The Pediatric Crohn's Disease Activity Index (PCDAI) is the outcome measure of choice in clinical trials of pediatric Crohn's disease. The aim of this study was to provide knowledge on its performance and accuracy of different cutoff scores.


Longitudinal data prospectively generated from four sources were used, including the REACH and budesonide trials, a North-American inflammatory bowel diseases (IBD) registry, and a cohort aimed at evaluating growth. Cutoff values of disease activity were determined by physician global assessment from the pooled cohort using serial receiver operator characteristic curves and area under the curve (AUC) as well as comparing the overall accuracy. Test-retest reliability and responsiveness were ascertained by comparing the baseline and follow-up scores, using an external anchor.

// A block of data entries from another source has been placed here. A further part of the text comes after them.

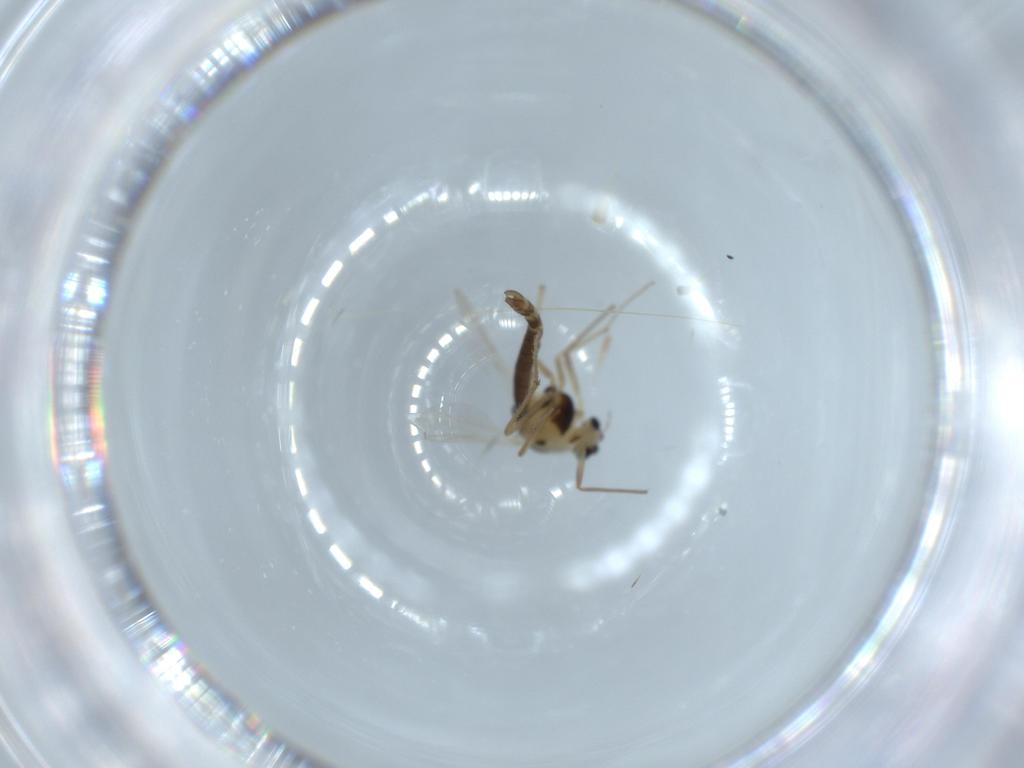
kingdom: Animalia
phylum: Arthropoda
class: Insecta
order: Diptera
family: Chironomidae
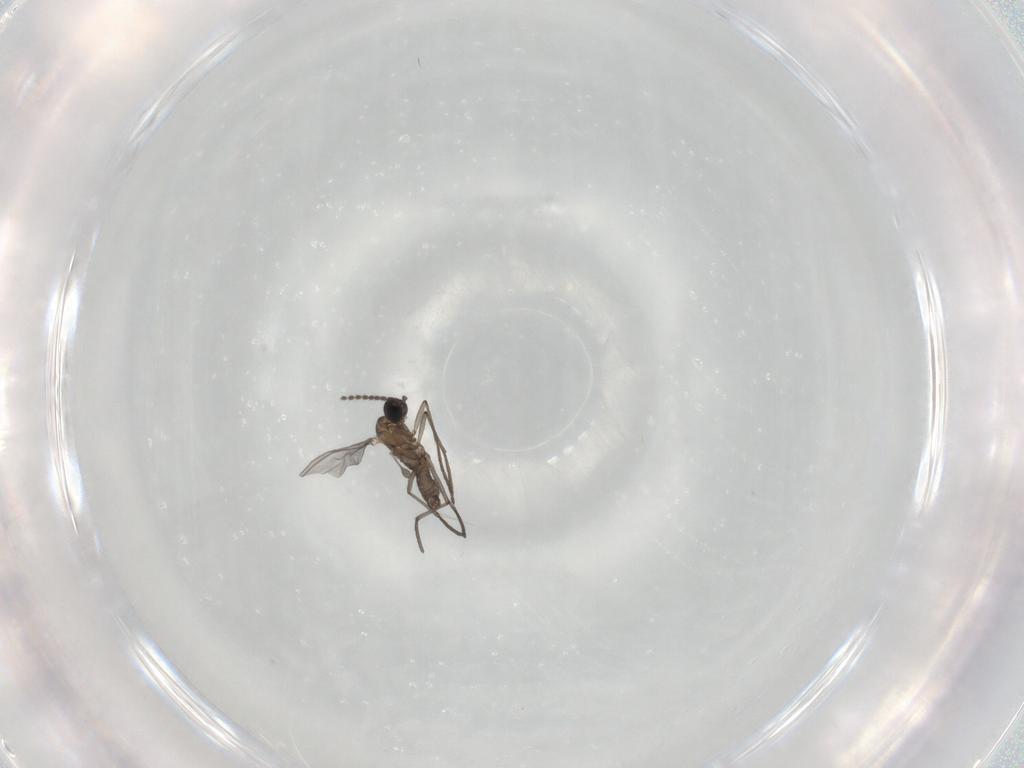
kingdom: Animalia
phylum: Arthropoda
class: Insecta
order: Diptera
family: Sciaridae
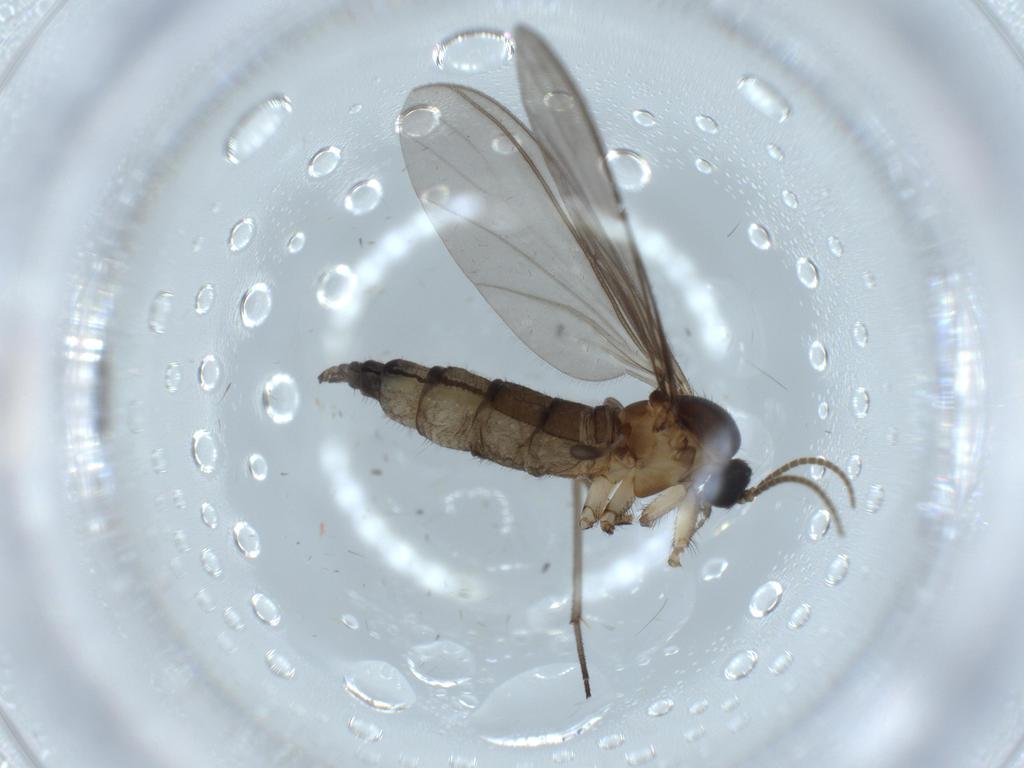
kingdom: Animalia
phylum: Arthropoda
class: Insecta
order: Diptera
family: Sciaridae
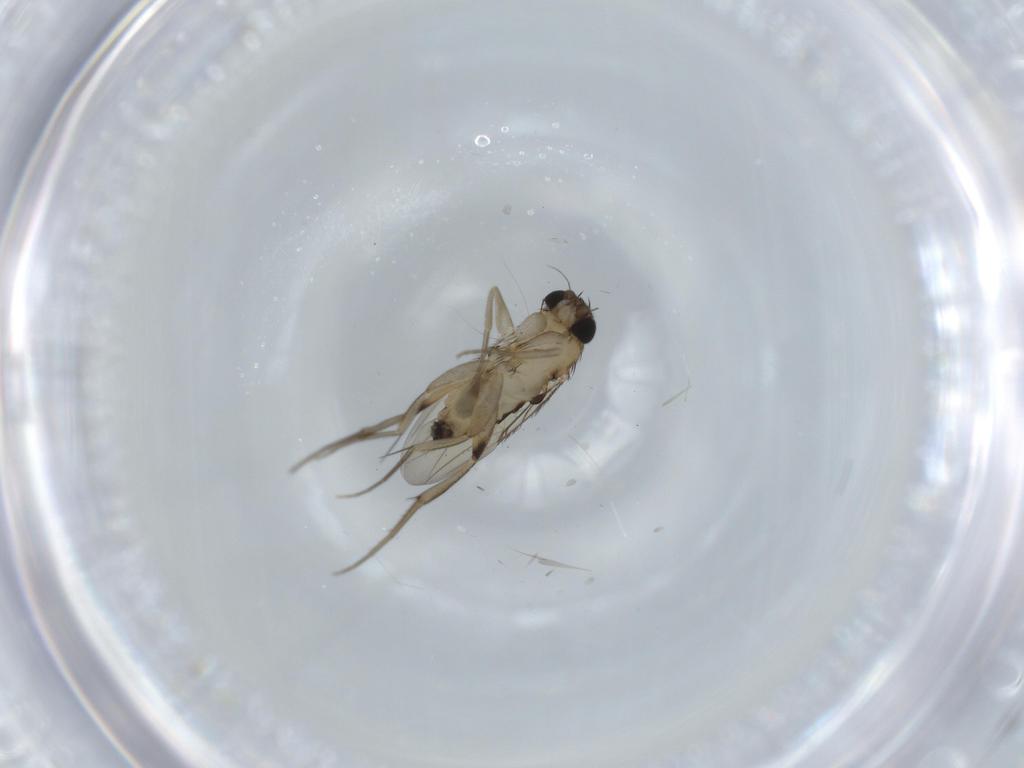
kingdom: Animalia
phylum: Arthropoda
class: Insecta
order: Diptera
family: Phoridae
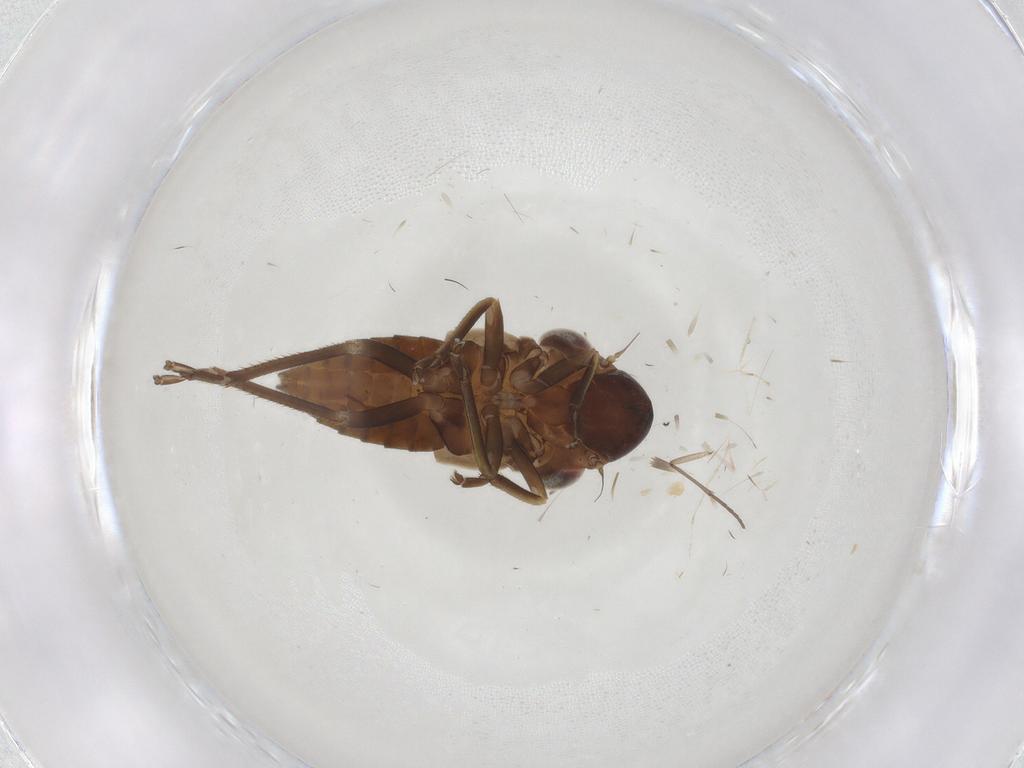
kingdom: Animalia
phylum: Arthropoda
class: Insecta
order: Hemiptera
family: Cicadellidae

A total of 437 children were included (268 (61%) males, mean age 12.9+/-2.6 years). To define remission, a composite definition of <10 points or <7.5 points without the height item had the highest accuracy; this addressed the limitation that height is not a responsive item. The best cutoff of 10-27.5 was determined for mild disease, 30-37.5 for moderate disease, 40-100 for severe disease, and a change of >12.5 points for response (AUC 0.8-0.9; P<0.001). Ninety children whose disease remained unchanged showed fair test-retest reliability (intraclass correlation coefficient=0.74-0.8; P<0.001). The PCDAI showed good responsiveness, as reflected from the correlational (r=0.7; P<0.001), distributional (Guyatt's responsiveness statistics=0.9), and diagnostic utility analysis (AUC 0.85 (95% confidence interval 0.81-0.88).


The clinimetric properties of the PCDAI are sufficient to support its use in clinical research. Cutoff values suggested by this study differ slightly from those previously published on much smaller cohorts.